Во-вторых, возможный эндогенно-генетический тип передачи психического расстройства по наследству от отца к детям объясняет постоянную мысль Достоевского об ответственности нравственно развращенных отцов за пороки детей. Причем с точки зрения современных психиатрических воззрений воспитание детей и подростков в атмосфере «случайного», отягощенного дискомфортом, алогичностью и холодностью семейства способствует превращению скрытых недостатков психики в явное душевное расстройство.

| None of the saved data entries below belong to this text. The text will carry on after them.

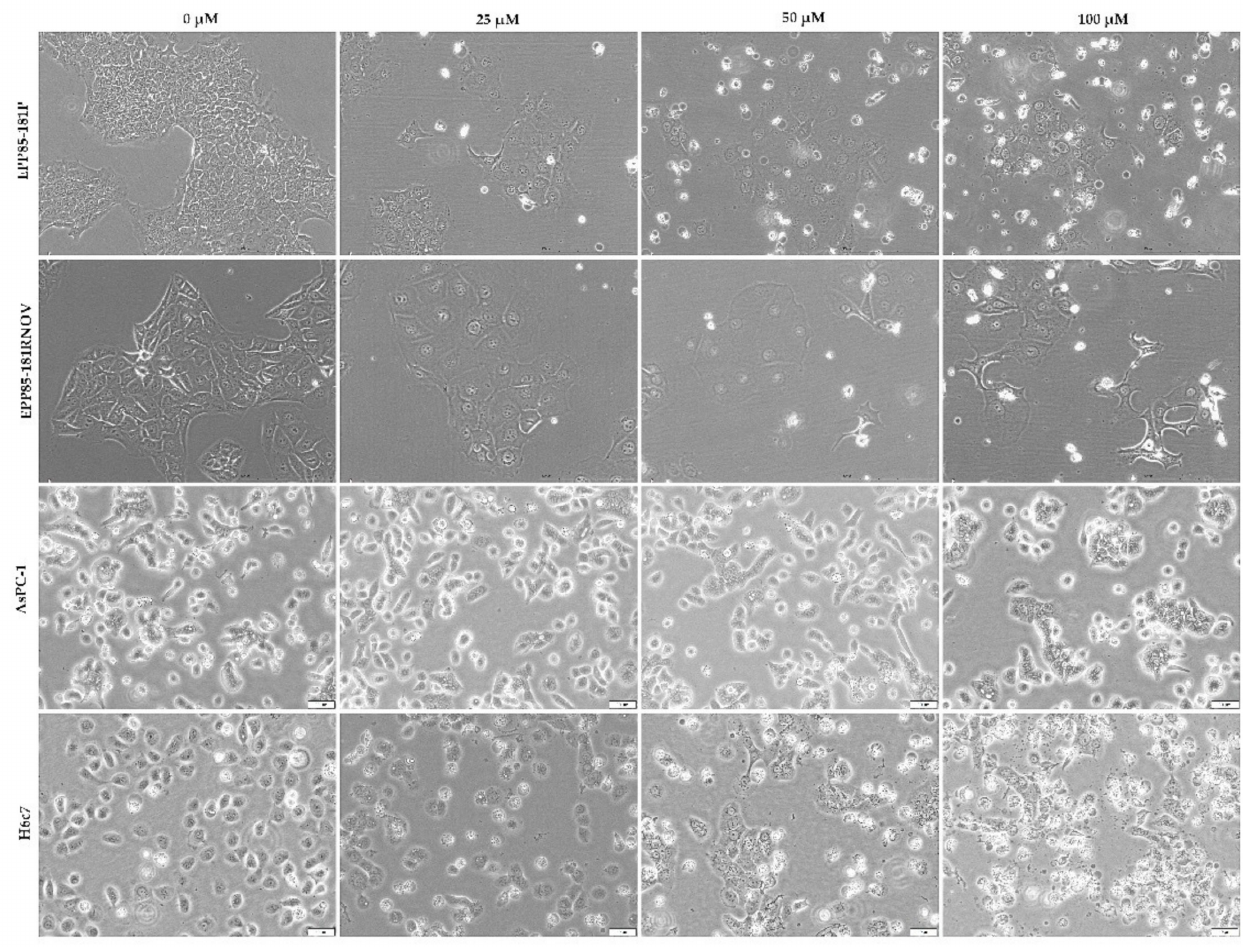
Figure 9. Resveratrol induces morphological changes in EPP85-181P, EPP85-181RNOV, AsPC-1 and H6c7 cells after 48 h incubation with different concentrations of the compound. As the concentration increases, a smaller number of cells can be observed compared to the control, as well as many cells detached (iridescent) from the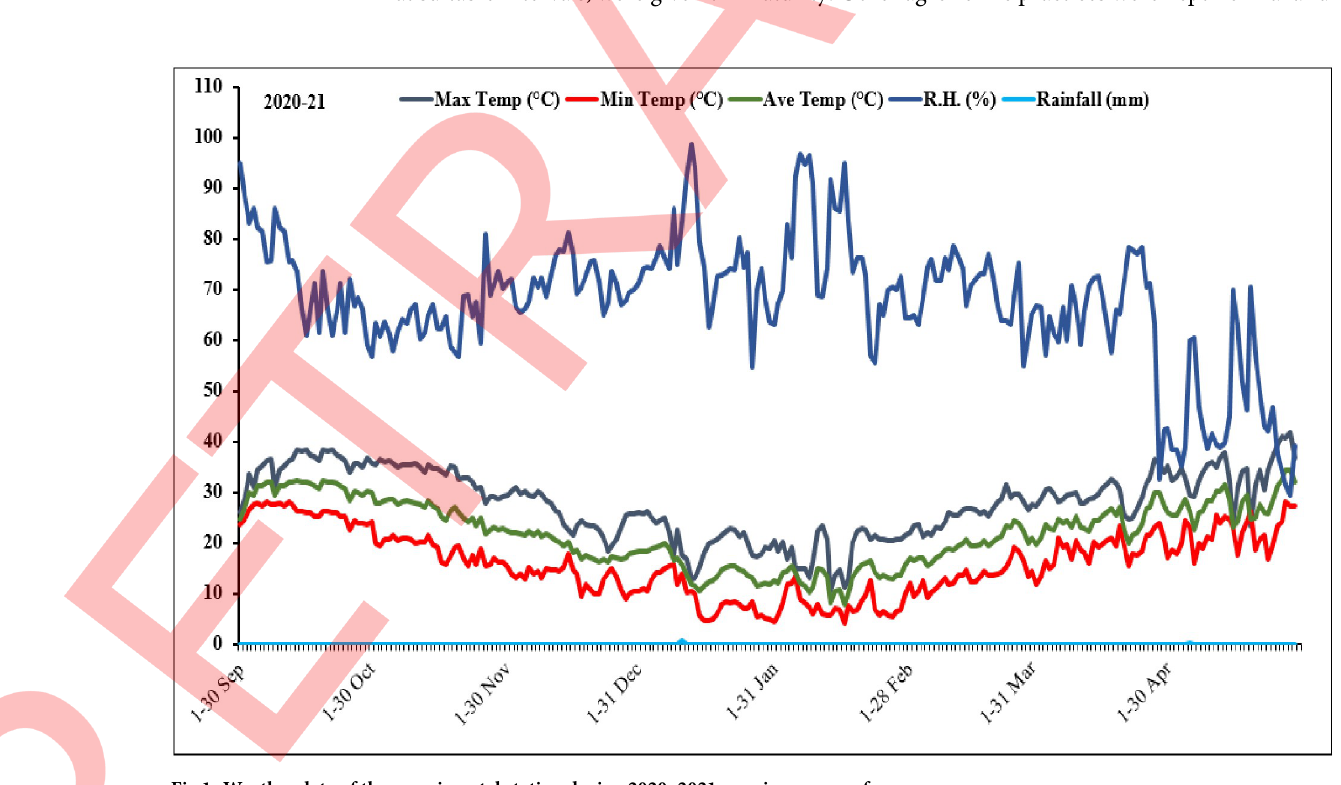
Fig 1. Weather data of the experimental station during 2020–2021 growing season of crop.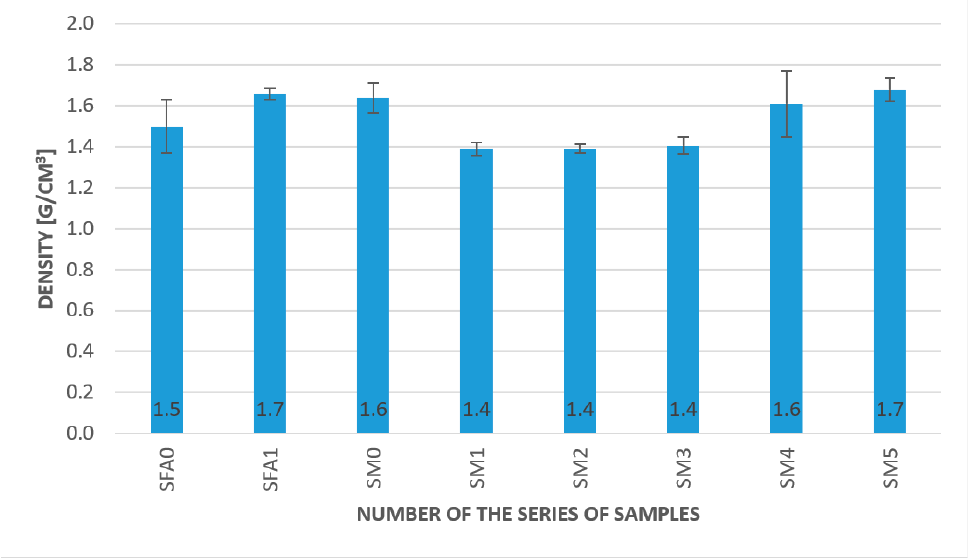
Figure 5. Density test result.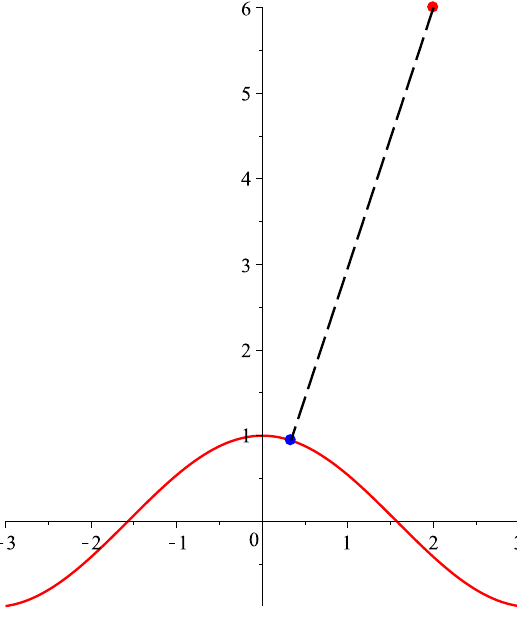
Figure 4. Geometric illustration of counterexample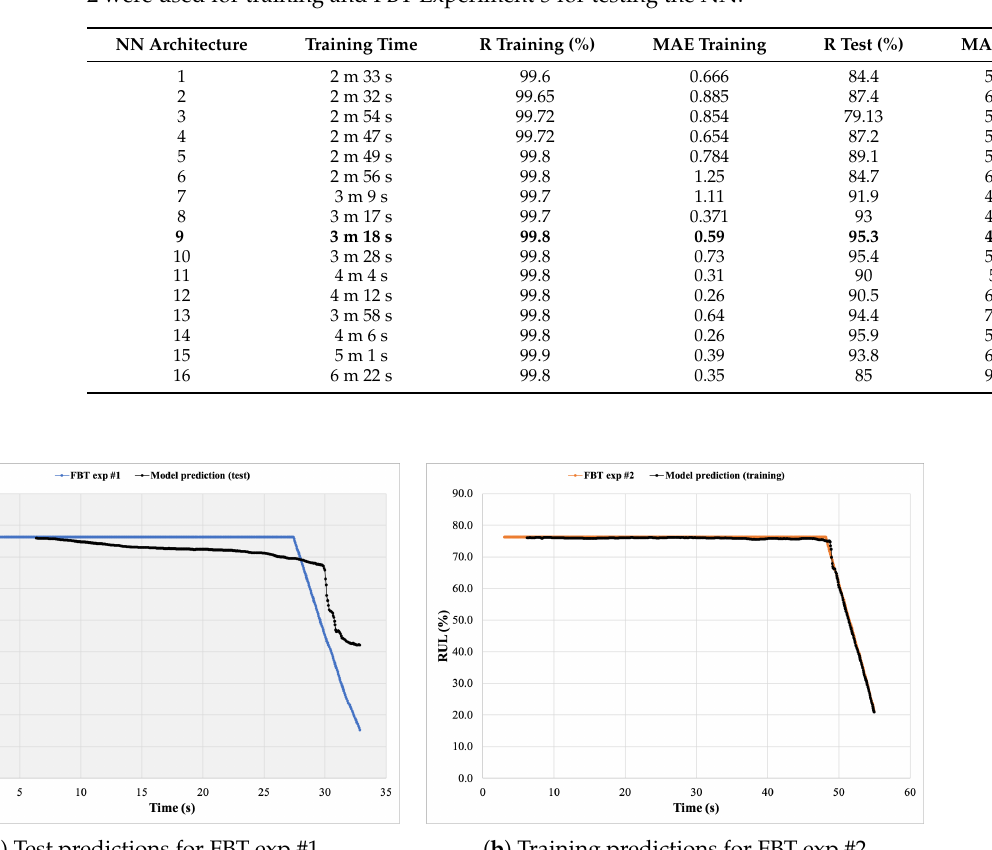
Table 3. Performance of the various NN architectures mentioned in Table 2. FBT Experiments 1 and 2 were used for training and FBT Experiment 3 for testing the NN.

В-третьих, отсутствие общей с народом веры в понимании идеалов нравственности. К этому предрасполагают эмоциональная холодность и аутизация, приводящие к алогизму отрыва от реальности. Сама установка на безверие притом существенно сказывается на тяжести расстройства, расщепленности, хаосе переживаний, потере единства личности, доходящей до осознания собственной болезни. Причем у Ставрогина и Версилова, по Достоевскому, это одинаково относится как к религиозным воззрениям, так и к идеалам научно-утопического социализма. Отсутствие веры и убежденность в идеалах научного атеизма у этих героев – это прежде всего аэмоциональное отчуждение, отрыв их взглядов от переживаний окружающих их людей. Трагизм потери смысла жизни (религиозного или научного) усиливает трагизм осознаваемой амбивалентности, амбитендентности и аутизма у больных шизофренией. Причем важно, что в романе «Бесы» Петруша Верховенский, как «главный бес», организатор «бесовского шабаша» и анархического авантюризма в городе, опирается на «бесовство» в психике Николая Ставрогина. Евангелическая тема «бесноватости», взятая эпиграфом к роману, недаром включает медицинское понятие безумства. Ставрогин, несмотря на его высокий интеллект, из-за своего психического расстройства оказывается игрушкой в руках политических авантюристов. Причем эта несамостоятельность, несвобода, зависимость от авантюристов прикрывается ролью «псевдолидера» («Ивана-царевича»).